[Supplied text]:
────────────────────

Tryon left Columbia University in 1971 and began working at Hunter College of the City University of New York, where he spent the rest of his academic career teaching as a professor.

1970

In the early 1970s, most physicists believed that, within the boundaries of science, one could not speak about what came before the Big Bang. It was almost universally accepted that no scientist could explain why there is something and not nothing. This was the scientific climate as Tryon was settling into working at Hunter College. But soon after arriving he found himself in a writing project that he thought required him to do an exhaustive study of how modern science perceives our universe. In studying the many ways cosmologists see our universe, he thought he had discovered a totally new way that it might have come into existence. He then wrote his idea up as a scientific paper and tried to get it published. He submitted it to Physical Review Letters, but they rejected it. He then sent it to the British scientific journal Nature, hoping it might be accepted as a "letter to the editor". An editor from the journal did not just accept it, but decided to make it a feature article.

In the early 1970s, the Ukrainian from Soviet Russia P. I. Fomin (Peter Ivanovych Fomin), seems to have independently come up with the idea that our universe could have arisen by a quantum process. However, he did not publish until 1975, almost two years after Tryon, so the scientific community gave Tryon credit for coming up with this idea first.

1969

In 1969, (some versions of this story say 1970), Tryon was at a lecture taking place at Columbia University being given by British cosmologist Dennis Sciama. And when Sciama paused for a moment in his speaking, Tryon suddenly said out loud: "Maybe the universe is a vacuum fluctuation?" Everyone laughed, assuming it was a joke. Embarrassed, he did not explain to anyone that this was not the case. Tryon says he only remembered this incident after he was reminded of it when he published a paper about this subject matter.

1967

In 1967, he began working at Columbia University as a research assistant. In 1968 he began working as an assistant professor and worked there until 1971.

────────────────────

[Record extracts]:
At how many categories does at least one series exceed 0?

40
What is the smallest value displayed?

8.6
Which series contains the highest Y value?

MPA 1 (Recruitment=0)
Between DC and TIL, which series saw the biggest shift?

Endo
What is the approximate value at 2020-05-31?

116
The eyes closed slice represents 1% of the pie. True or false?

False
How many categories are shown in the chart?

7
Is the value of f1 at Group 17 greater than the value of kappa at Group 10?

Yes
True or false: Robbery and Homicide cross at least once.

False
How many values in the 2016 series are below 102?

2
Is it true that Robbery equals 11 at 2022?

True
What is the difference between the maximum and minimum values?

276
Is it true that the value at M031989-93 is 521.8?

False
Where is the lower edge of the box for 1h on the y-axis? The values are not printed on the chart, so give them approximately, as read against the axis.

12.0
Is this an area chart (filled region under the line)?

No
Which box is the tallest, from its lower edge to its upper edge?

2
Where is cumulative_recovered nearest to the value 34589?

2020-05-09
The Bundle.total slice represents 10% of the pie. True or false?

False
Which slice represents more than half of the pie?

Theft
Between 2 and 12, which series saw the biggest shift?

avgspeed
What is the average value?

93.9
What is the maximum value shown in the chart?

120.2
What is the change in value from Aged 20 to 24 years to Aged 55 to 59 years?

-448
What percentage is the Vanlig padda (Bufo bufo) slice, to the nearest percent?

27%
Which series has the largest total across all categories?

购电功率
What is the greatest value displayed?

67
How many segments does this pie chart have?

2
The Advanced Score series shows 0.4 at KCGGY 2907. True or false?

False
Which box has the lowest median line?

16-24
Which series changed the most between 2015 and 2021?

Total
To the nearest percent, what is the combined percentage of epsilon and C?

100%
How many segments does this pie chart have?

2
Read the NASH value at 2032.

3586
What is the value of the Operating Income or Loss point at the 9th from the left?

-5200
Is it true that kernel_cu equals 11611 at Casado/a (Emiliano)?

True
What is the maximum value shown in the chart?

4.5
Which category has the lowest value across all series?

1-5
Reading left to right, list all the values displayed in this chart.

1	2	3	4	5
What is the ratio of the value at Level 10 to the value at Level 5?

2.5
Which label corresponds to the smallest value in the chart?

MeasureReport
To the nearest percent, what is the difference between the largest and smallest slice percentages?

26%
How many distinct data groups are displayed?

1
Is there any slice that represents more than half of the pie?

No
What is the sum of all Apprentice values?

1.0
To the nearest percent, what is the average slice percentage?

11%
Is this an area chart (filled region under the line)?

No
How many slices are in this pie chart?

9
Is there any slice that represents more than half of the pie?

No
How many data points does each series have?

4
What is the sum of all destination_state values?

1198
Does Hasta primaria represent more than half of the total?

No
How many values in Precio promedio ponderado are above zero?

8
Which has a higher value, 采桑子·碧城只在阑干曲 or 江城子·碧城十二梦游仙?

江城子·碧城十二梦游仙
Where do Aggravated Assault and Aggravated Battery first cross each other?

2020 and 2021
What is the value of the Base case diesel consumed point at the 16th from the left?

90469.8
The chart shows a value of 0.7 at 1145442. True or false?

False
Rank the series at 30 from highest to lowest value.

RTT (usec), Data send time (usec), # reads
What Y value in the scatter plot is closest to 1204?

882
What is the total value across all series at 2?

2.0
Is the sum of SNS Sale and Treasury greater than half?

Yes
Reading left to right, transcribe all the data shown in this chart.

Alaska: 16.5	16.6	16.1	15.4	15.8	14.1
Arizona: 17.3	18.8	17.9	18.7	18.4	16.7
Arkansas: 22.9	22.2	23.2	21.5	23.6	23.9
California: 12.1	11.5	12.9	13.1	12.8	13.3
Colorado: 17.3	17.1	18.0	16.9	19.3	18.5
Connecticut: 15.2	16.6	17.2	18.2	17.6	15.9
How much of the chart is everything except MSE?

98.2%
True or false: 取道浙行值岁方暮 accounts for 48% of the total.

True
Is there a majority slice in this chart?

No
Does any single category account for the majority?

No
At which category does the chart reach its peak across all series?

────────────────────

[Work request 1]:
Answer these from the text about Tryon:
(a) Which journal rejected Tryon's paper before he sent it to Nature?
(b) Who was giving the lecture at Columbia University when Tryon spoke out loud?
(c) In what year did Tryon begin working at Columbia University as a research assistant?
[Work request 2]: List every distinct year that the text about Tryon names as a single year, not as a decade.
[Work request 3]: Extend the text about Tryon, starting after its last sentence.

[Task answer 1]:
(a) Physical Review Letters
(b) British cosmologist Dennis Sciama
(c) 1967

[Task answer 2]: 1967, 1968, 1969, 1970, 1971, 1975

[Task answer 3]:
1958

Tryon entered Cornell University in 1958. He was influenced by Nobel Laureate Hans Bethe, who was one of his professors. He was especially affected by advice that Bethe gave him: "Our intuition is based on our experiences in the macroscopic world. There is no reason to expect our intuition to be valid for microscopic phenomena." He graduated from Cornell University in 1962, earning a bachelor's degree in physics. He would then go on to do his graduate work at the University of California, Berkeley. There he was very much influenced by Steven Weinberg. He took courses taught by Weinberg, who would later become a mentor to him. His doctoral thesis focused on the relationship between general relativity and quantum field theory and was titled: "Classical and Quantum Field-Theoretic Derivations of Gravitational Theory." He graduated from the University of California, Berkeley with a PhD in physics in 1967.

1940

Edward P. Tryon (September 4, 1940 – December 11, 2019) was an American scientist and a professor emeritus of physics at Hunter College of the City University of New York (CUNY). He was the first physicist to propose that our universe originated as a quantum fluctuation of the vacuum.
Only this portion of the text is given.